Traditional application servers offer a lot of features, but they don’t provide what a distributed system needs. Using standard platform APIs and application servers can only be a viable approach if you scale both an application server and database for each deployed service and invest heavily to use asynchronous communication as much as possible. And this approach would still put you back into the 1990s with CORBA, J2EE, and distributed objects. What’s more, those runtimes are resource intensive and don’t start up or restart fast enough to compensate for failing instances. If that’s not enough, you’re still going to miss many parts of the so-called “outer architecture” like service discovery, orchestration, configuration, and monitoring.
Many might think that service-oriented architecture (SOA) dressed up in new clothes is the perfect acronym for microservices. However, the answer to this question is twofold: yes, because the thoughts behind isolation, composition, integration, and discrete and autonomous services are the same; and no, because the fundamental ideas of SOA were often misunderstood and misused, resulting in complicated systems where an enterprise service bus (ESB) was used to hook up multiple monoliths communicating over complicated, inefficient, and inflexible protocols. This means the requirement for SOA is stronger than ever. And this might have been the biggest problem for SOA-based applications. They simply tried to apply a new technology stack without redesigning and re-architecturing the existing application portfolio.

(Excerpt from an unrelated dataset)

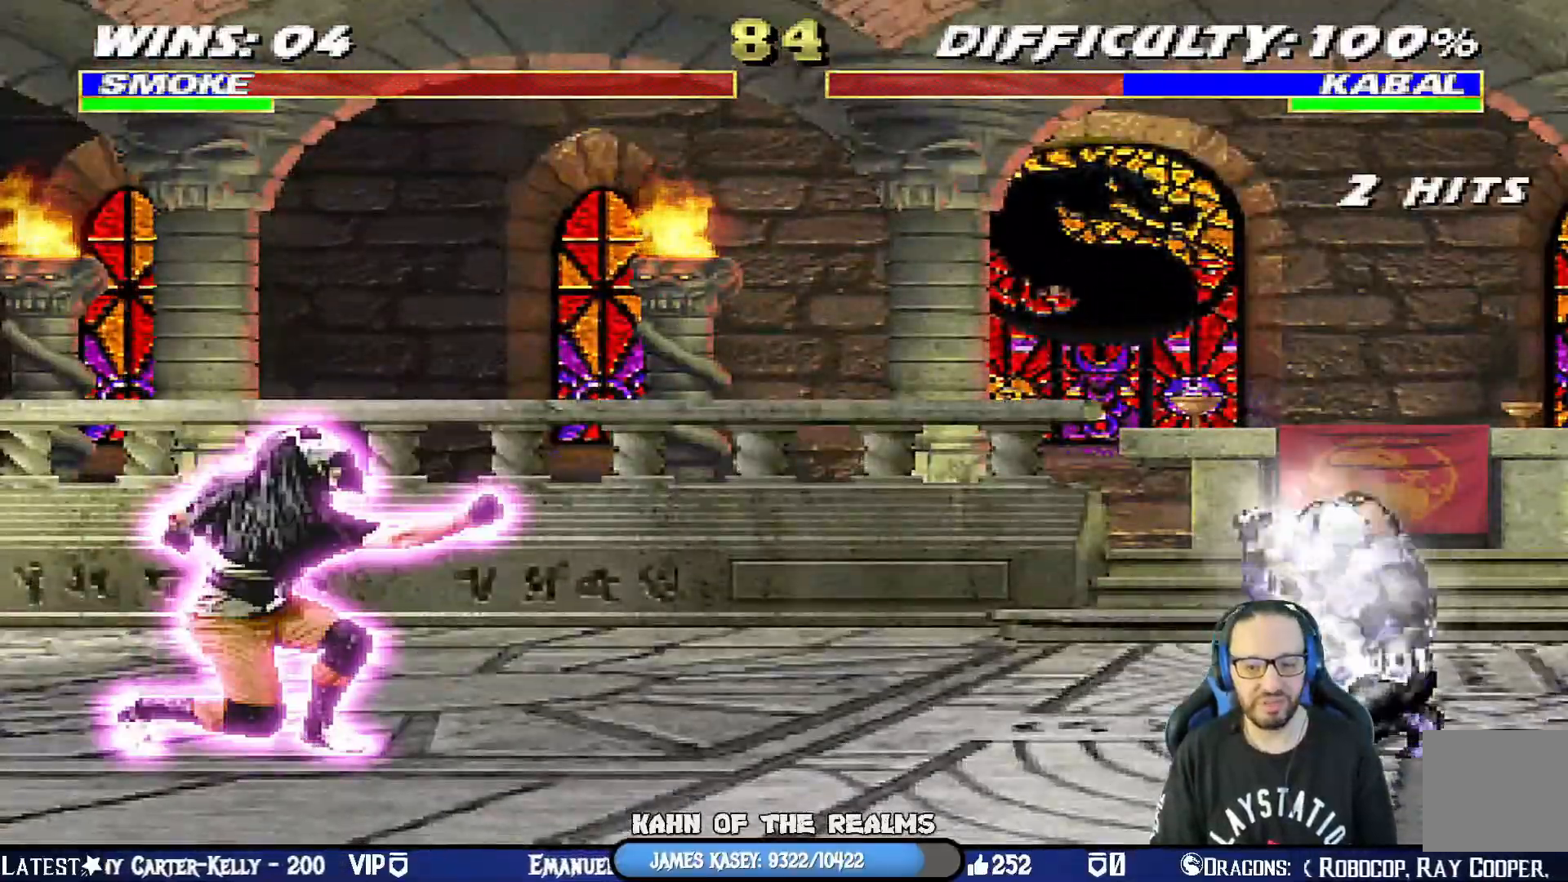
{"buttons": ["L1", "R1", "DPAD_RIGHT"], "left_stick": "center", "right_stick": "center"}
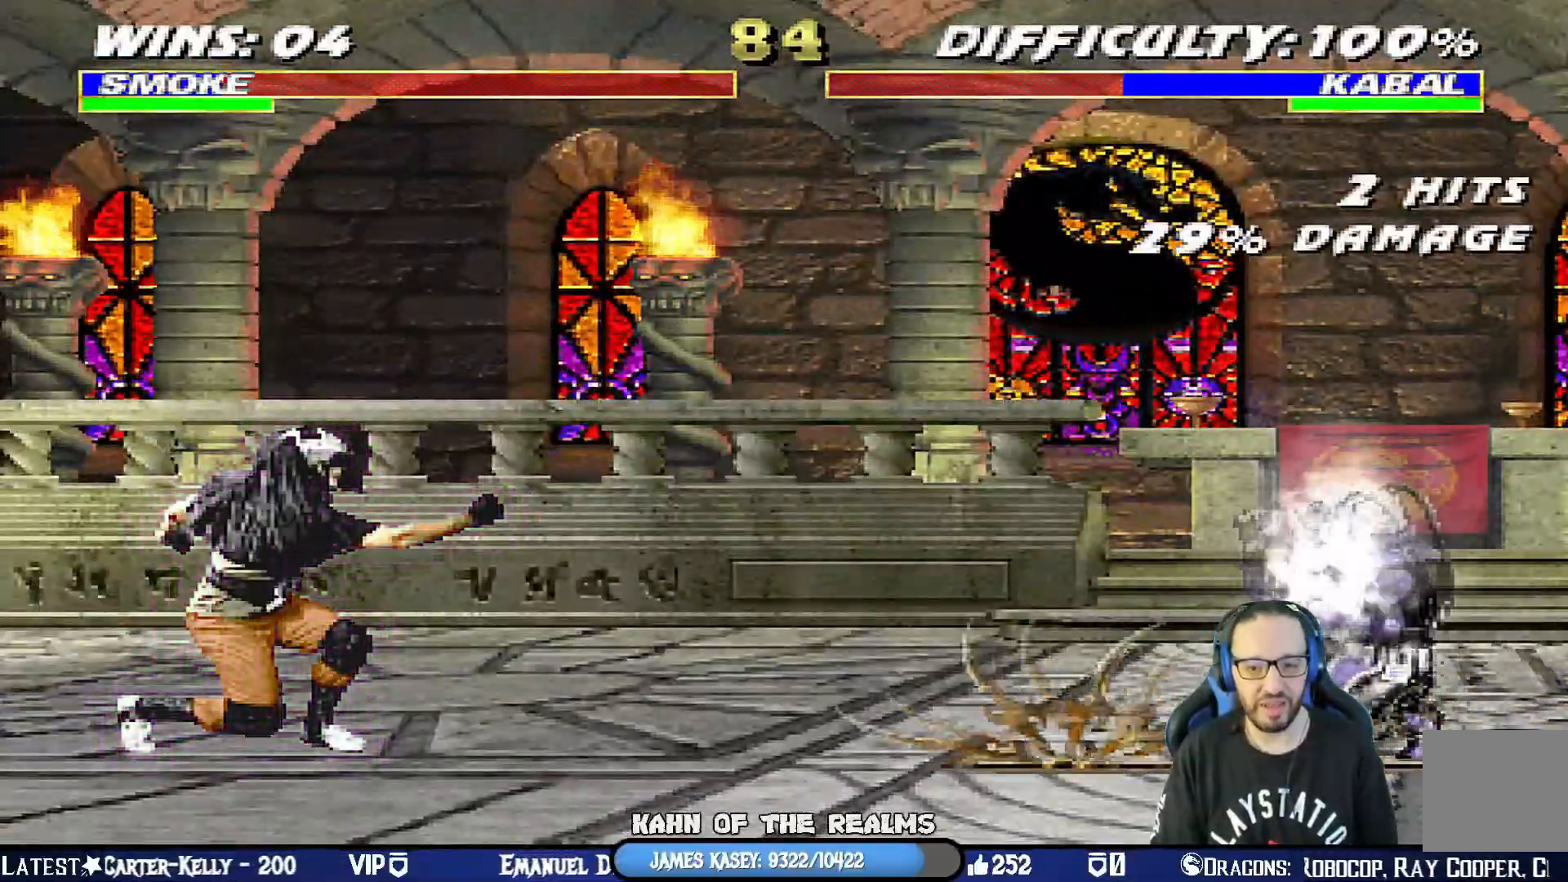
{"buttons": [], "left_stick": "center", "right_stick": "center", "events": [[66, "DPAD_RIGHT", "up"], [83, "R1", "up"], [100, "L1", "up"]]}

Model culture after open source organizations: meritocracy, shared consciousness, transparency, network, platforms.
Christian Posta, Red Hat
Let me issue a warning here: this book focuses on the implementation parts, rather than the organizational aspects, of reactive microservices. But you won’t succeed with a microservices architecture if you forget about them. While you can read a lot about how early adopters like Netflix structured their teams for speed instead of efficiency, the needs for enterprise-grade software are different. Teams are usually bigger and the software to be produced is more complex and involves a lot more legacy code. Nevertheless, there are good approaches to structuring enterprise-size development teams around business capabilities and in small units while retaining the relevant steering mechanisms.
The many organizational aspects are summarized in a great presentation by Fred George. The most important individual principle from this presentation is: “When you build it, you own it.” From development to testing to production.
There are other surrounding innovations that are creating new opportunities and platform approaches for traditional enterprises. Our industry is learning how everything fits into the bigger picture of distributed systems by embracing all the individual parts and architecting the modern enterprise.
The pyramid in Figure 1-1 was introduced in my first book and breaking it down into individual parts and technologies from an implementation perspective is a natural next step.
Virtualization and infrastructures have been major trends in software development, from specialized appliances and software as a service (SaaS) offerings to virtualized datacenters. In fact, most of the applications we use—and cloud computing as we know it today—would not have been possible without the server utilization and cost savings that resulted from virtualization.
But now new cloud architectures are reimagining the entire data center. Virtualization as we know it is reaching the limits of what is possible for scaling and orchestration of individual applications. With today’s applications looking to exploit smaller runtimes and individual services, the need for a complete virtualized operating system (OS) is decreasing. What originated with the Internet giants like Google and Facebook quickly caught the attention of major enterprise customers who are now looking to adopt containers and orchestration. And the trust put forward into cloud-based solutions using those technologies is only increasing.
Both virtual machines and containers are means of isolating applications from hardware. However, unlike virtual machines—which virtualize the underlying hardware and contain an OS along with the application stack—containers virtualize only the OS and contain only the application. As a result, containers have a very small footprint and can be launched in mere seconds. A physical machine can accommodate four to eight times more containers than VMs. With the transformation of data centers, and the switch over to more lightweight container operation systems, our industry is fully adopting public, private, and hybrid cloud infrastructures.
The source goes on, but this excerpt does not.